Only 155.605 young people are self-employed, which represents 31% of the
island's incipient private sector. A bit more than a million young
people work in the state sector, but not for the measly Cuban salary,
but because they can obtain from the State products that they later sell
on the black market to survive.

Oddly enough, stealing from the Cuban state is not a crime, but an act
of self-defense. Thanks to "missing" goods in state inventories, and the
"diversion of resources", there exists a genuine national market: the
underground one, which keeps Cuban families alive and kicking.

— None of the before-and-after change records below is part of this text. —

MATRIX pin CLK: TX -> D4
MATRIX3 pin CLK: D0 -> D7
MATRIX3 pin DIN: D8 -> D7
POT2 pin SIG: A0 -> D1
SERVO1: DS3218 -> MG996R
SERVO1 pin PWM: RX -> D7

The current 30% unemployment on the island is a reflection of Cuba's
appallingly unique situation: it is the only country in the hemisphere
that is today less economically and socially advanced than it was in the
middle of the 20th century. Though Haiti has a higher unemploymen rate
than Cuba, its average salary of 59 dollars is double. The
"Revolutionary" island has not even reached square one when it comes to
socio-economic progress, and will need to take its first steps before it
can advance and build a new future.

Undoubtedly, the reconstruction of the devastated country will fall to
those young people who today have no jobs, and hang their university
degrees on the wall, and pedal bicycle taxis, or make a living as human
statues to get tips from tourists.

Cubans who are now barred from being successful private entrepreneurs,
technicians or well-paid employees will be the ones who, with financial
assistance from international and Cuban banks, and foreign and
Cuban-American investors, will rebuild the Cuban economy, which before
the Castroist nightmare was one of the most prosperous in the Americas.
They will construct the modern, democratic country for which we all yearn.